Este artículo trabaja sobre el relato común del caso de la falsa denuncia de violación que presentó una muchacha contra varios chicos durante la feria de Málaga y maneja las intenciones y comportamientos que se han usado para explicarlo. La joven practicó sexo consentido y simultáneo con los mozos pero no las imágenes que uno de ellos tomó con su teléfono móvil o temió que su destino final fueran las redes sociales donde -es de suponer- se rompería la dimensión de su fantasía consumada. Arreglar un error con otro no siempre da resultado. La denuncia expuso a los varones a la más alta reprobación social -un peldaño por debajo de la pederastia- para la que se reclama y practica «tolerancia cero» a diario por los más poderosos medios de difusión. Aclarado lo lícito de su comportamiento, ellos han llevado a la muchacha a los tribunales por los perjuicios de la falsa denuncia. Aunque la estupidez puede parecerse a la maldad y ser peor en sus consecuencias, la chica merecería beneficiarse de una «tolerancia uno», ya que la sangre no llegó al río.

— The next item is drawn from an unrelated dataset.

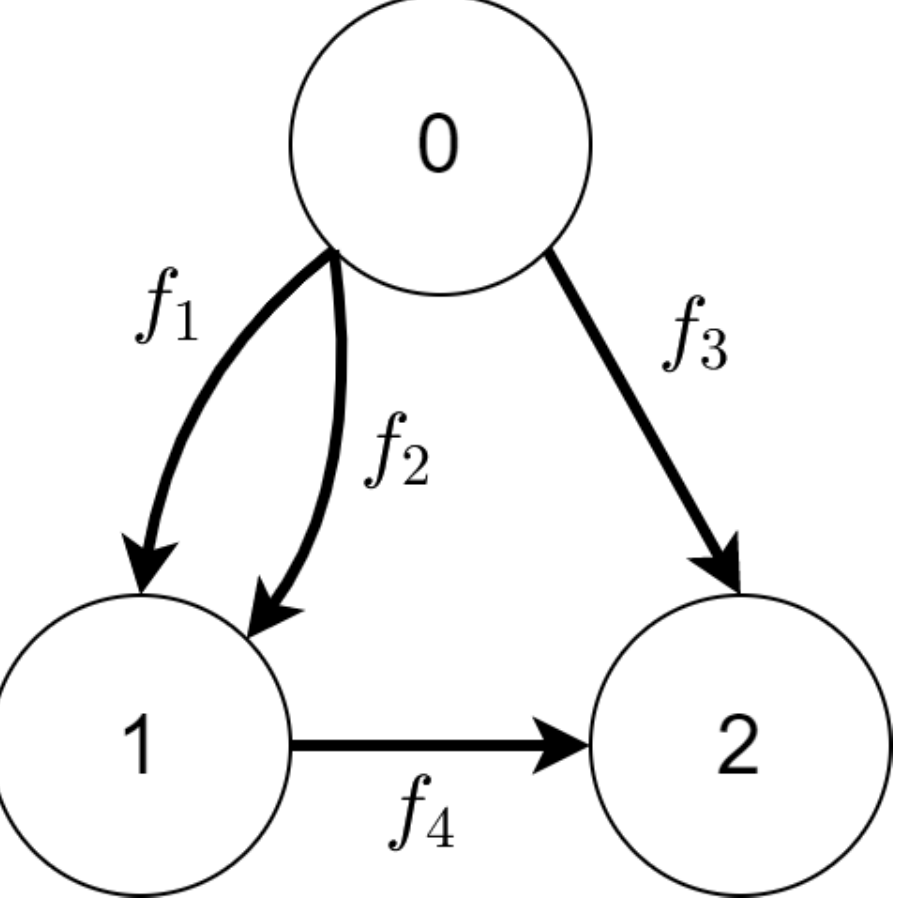
Figure 4. The state space generated from Tracking Transition System defined in Table 1. Mission progress functions definitions are defined in Table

Queda sin juzgar socialmente lo que desencadena el conflicto: que no se reprueben la toma de imágenes íntimas y su difusión sin consentimiento. No sólo no se recrimina sino que el difusor «mola» y su víctima es «un pringao». También queda sin juzgar lo que desencadena el peligro: que una denuncia por violación sea, en la práctica, una condena social por violación.

Son riesgos de los tránsitos. Venimos de la impunidad de muchas violaciones socialmente consentidas y vamos hacia una devaluación de la imagen personal que favorece la tecnología más apreciada. Pero al igual que en las mudanzas, en las que siempre se pierde y se rompe algo, sufrir uno de estos episodios de tránsito puede machacar la vida, única y mucho más corta que los movimientos de la sociedad. Por eso hay que mirar los detalles con esa atención que le sienta tan mal a la intolerancia.